I am working on a system that should be able to read any (or at least, any well-formed) XML file, manipulate a few nodes and write them back into that same file. I want my code to be as generic as possible and I don't want
- hardcoded references to Schema/Doctype information anywhere in my code. The doctype information is in the source document, I want to keep exactly that doctype information and not provide it again from within my code. If a document has no DocType, I won't add one. I do not care about the form or content of these files at all, except for my few nodes.
- custom EntityResolvers or StreamFilters to omit or otherwise manipulate the source information (It is already a pity that namespace information seems somehow inaccessible from the document file where it is declared, but I can manage by using uglier XPaths)

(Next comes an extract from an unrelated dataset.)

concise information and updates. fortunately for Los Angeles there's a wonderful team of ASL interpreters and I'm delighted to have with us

- DTD validation. I don't have the referenced DTDs, I don't want to include them and Node manipulation is perfectly possible without knowing about them.

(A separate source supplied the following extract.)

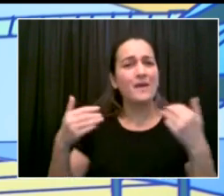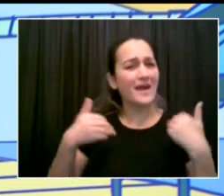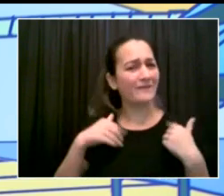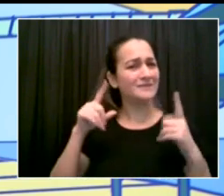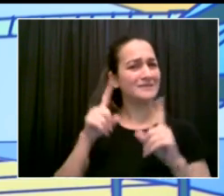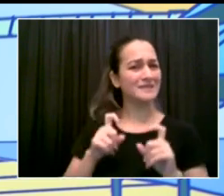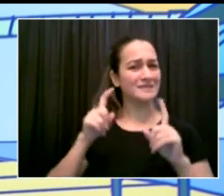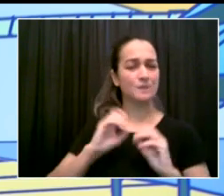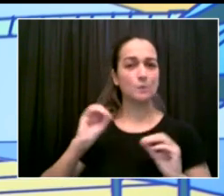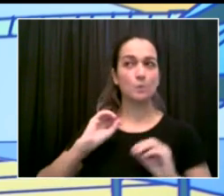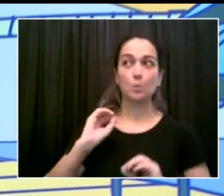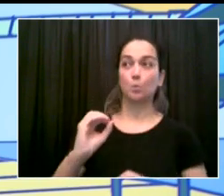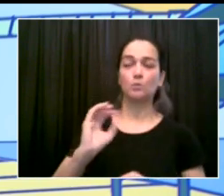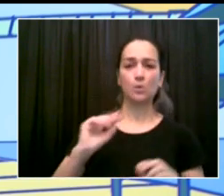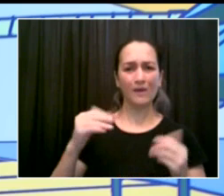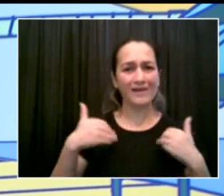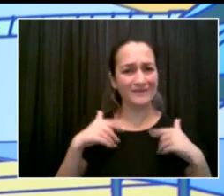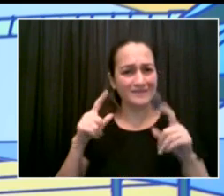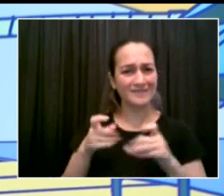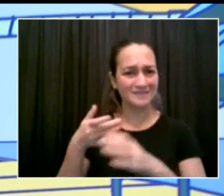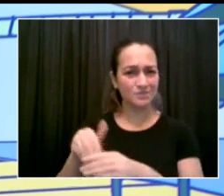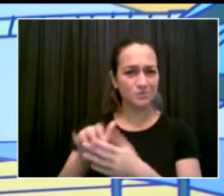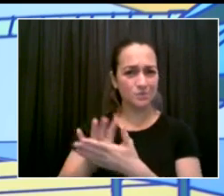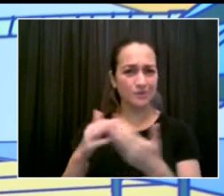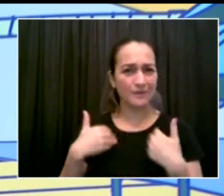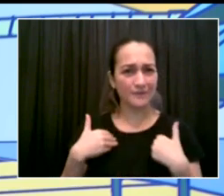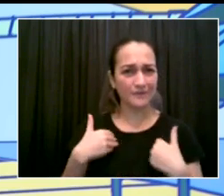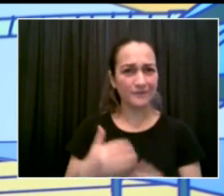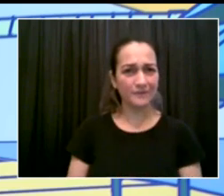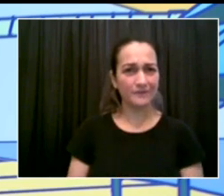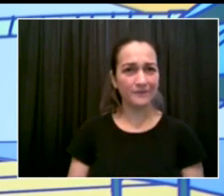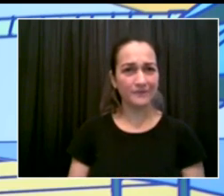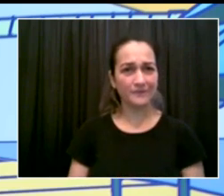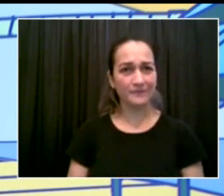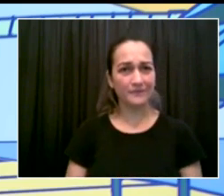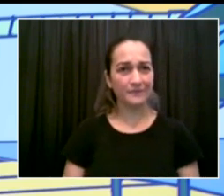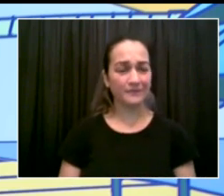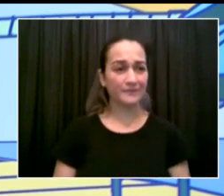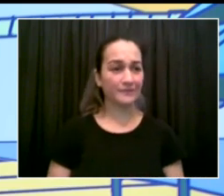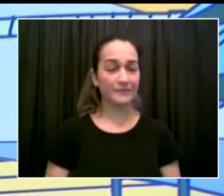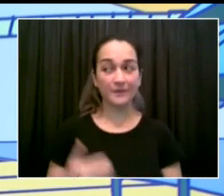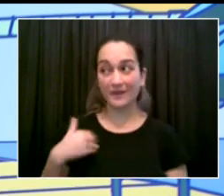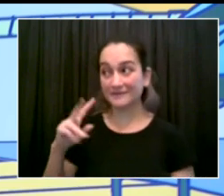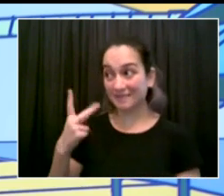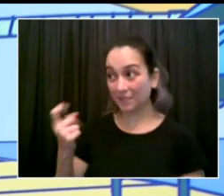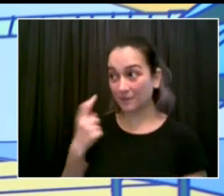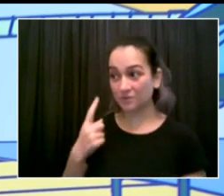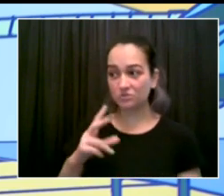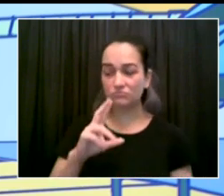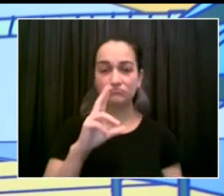Thank you. That's all I've got. Thank you. The next is Alex Zimmerman from Chalkbeat.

The aim is to have the source file entirely unchanged except for the changed Nodes, which are retrieved via XPath. I would like to get away with the standard javax.xml stuff.
My progress so far:
DocumentBuilderFactory factory = DocumentBuilderFactory.newInstance();
factory.setAttribute("http://xml.org/sax/features/namespaces", true);
factory.setAttribute("http://xml.org/sax/features/validation", false);
factory.setAttribute("http://apache.org/xml/features/nonvalidating/load-dtd-grammar", false);
factory.setAttribute("http://apache.org/xml/features/nonvalidating/load-external-dtd", false);
factory.setNamespaceAware(true);
factory.setIgnoringElementContentWhitespace(false);
factory.setIgnoringComments(false);
factory.setValidating(false);
DocumentBuilder builder = factory.newDocumentBuilder();
Document document = builder.parse(new InputSource(inStream));
This loads the XML source into a org.w3c.dom.Document successfully, ignoring DTD validation. I can do my replacements and then I use
Source source = new DOMSource(document);
Result result = new StreamResult(getOutputStream(getPath()));
// Write the DOM document to the file
Transformer xformer = TransformerFactory.newInstance().newTransformer();
xformer.transform(source, result);
to write it back. Which is nearly perfect. But the Doctype tag is gone, no matter what I do. While debugging, I saw that there is a DeferredDoctypeImpl [log4j:configuration: null] object in the Document object after parsing, but it is somehow wrong, empty or ignored. The file I tested on starts like this (but it is the same for other file types):
<?xml version="1.0" encoding="UTF-8"?>
<!DOCTYPE log4j:configuration SYSTEM "log4j.dtd">
<log4j:configuration xmlns:log4j="http://jakarta.apache.org/log4j/" debug="false">
[...]
I think there are a lot of (easy?) ways involving hacks or pulling additional JARs into the project. But I would rather like to have it with the tools I already use.